I will think about all that is posted here over the next few days. This is really helping me and I will keep you informed on how it goes. Or if I have another question, I know where to ask :-D
Thanks for believing in me!!! I have to do that too, sometimes.
Hi Romy! I think you've already answered your own question re: where do you start. Recognizing that you need to make a change is a HUGE step that you've already made and you should be proud of yourself. Many people go through their lives accepting the status quo just because they can't recognize that they need to change things. You're already on your path, now you just need to see it through.
Why not start with buying new clothing? Once you feel you look more professional, you'll feel more confident and professional and WORTHY of your changes. From there, you can begin your job hunt. And you don't have to change who you are to get a new job and start on a new path in your life. Just from your post it sounds like you're a very nice, considerate, responsible person. That part will never change, and I'm guessing that's the part that your friends and family love about you. They can't fault you for improving your life and finding happiness in your work.
And it's funny that your mom and my mom sound the same. I left a pretty "good" job about a year and a half ago because i didn't like the work anymore and I felt like I had no life. Both my parents sort of flipped and said I was throwing my life away, but I realized they only said that out of THEIR fear for me. It's not that it was a good or bad decision, it was that they were afraid of me going off into the world and doing something different. Often, our parents say things that aren't necessarily beneficial to us, but it's just out of their protective natures. Just because it's not something they would do doesn't mean it's not something you should do. And you can always stay in touch with nice coworkers once you move on to your dream job.
Kiki is right in that you have the luxury of looking for a better job while you have your current one. That's the best possible scenario! So if you go on a job interview and you are not chosen, then you still have solid income and you're ready for the next opportunity that comes your way. And try to view each interview as a notch on your experience belt, not a opportunity for rejection. With each interview you get better and figure out what people need, and the right opportunity will come your way at the right time.

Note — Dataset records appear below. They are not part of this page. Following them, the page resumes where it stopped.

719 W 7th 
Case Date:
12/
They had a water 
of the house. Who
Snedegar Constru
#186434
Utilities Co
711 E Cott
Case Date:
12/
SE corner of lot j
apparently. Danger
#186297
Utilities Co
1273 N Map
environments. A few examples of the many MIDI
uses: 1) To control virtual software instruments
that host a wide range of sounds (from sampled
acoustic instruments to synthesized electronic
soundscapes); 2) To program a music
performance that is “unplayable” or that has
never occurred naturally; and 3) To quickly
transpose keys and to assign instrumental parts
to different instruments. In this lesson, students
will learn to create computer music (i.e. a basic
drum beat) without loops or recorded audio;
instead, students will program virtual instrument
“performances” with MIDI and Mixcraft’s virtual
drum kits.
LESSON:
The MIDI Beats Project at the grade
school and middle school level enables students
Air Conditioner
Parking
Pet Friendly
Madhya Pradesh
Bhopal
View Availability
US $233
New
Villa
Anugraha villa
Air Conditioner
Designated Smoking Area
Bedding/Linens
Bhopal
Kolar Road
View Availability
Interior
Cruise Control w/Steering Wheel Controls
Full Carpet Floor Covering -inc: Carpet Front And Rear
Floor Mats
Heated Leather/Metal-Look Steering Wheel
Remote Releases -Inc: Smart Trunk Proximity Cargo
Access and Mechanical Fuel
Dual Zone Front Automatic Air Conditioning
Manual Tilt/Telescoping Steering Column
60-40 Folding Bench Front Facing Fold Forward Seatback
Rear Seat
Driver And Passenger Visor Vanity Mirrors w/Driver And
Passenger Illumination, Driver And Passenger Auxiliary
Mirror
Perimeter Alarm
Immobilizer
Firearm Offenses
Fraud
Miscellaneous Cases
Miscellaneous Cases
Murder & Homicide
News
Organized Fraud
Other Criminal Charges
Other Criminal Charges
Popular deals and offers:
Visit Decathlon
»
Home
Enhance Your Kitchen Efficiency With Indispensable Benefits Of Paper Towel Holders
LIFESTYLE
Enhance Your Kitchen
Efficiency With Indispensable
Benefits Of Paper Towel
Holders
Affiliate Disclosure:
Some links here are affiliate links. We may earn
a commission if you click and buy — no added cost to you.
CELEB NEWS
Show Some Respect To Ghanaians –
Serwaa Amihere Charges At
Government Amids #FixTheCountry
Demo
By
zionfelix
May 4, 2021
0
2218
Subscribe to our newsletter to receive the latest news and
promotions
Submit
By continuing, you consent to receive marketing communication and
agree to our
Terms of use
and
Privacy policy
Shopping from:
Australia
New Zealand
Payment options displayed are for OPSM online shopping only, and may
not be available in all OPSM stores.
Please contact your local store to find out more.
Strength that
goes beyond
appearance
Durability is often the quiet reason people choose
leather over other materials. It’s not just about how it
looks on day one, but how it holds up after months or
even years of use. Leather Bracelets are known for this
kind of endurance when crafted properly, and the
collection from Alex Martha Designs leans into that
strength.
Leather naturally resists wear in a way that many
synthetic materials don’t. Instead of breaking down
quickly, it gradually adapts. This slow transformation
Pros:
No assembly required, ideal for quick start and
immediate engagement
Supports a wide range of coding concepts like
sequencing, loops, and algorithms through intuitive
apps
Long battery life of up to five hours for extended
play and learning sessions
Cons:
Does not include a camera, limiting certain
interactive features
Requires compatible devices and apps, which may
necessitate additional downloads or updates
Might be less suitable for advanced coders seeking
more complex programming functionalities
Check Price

Remember that your fear is normal. It's a part of change, and the key is to not let it stand in your way.
You can do it Romy!!
Romy...thank you for sharing your fears so openly! I can see how one change (job) is spiraling into another (changing your look) into another (growing up!).
Breathe. You only have to do one thing right now, and that's continuing to put one foot in front of the other. You have something that a lot of people don't right now—a job! That means you have the freedom to take the time to find what's right for you. Don't worry about rejection. Each interview is practice for the next one. I read your changeography and it says you have a boyfriend who is super supportive. Perhaps you can enlist his help in running through some interview questions!
You say that you were raised to say change is bad. That can stop today! You can choose to see change as good, and start with something small. Maybe you don't need to give up your jeans; just try a pair of heels instead of sneakers! You don't need to overcome your shyness in one day...maybe today you start with a positive affirmation you can repeat to yourself when you get overwhelmed by what you want to accomplish. It can give you inner strength that will help combat the shyness.
I believe in you, Romy! You can "be the change you want to see in the world." Good luck, and keep us all posted on how things are unfolding.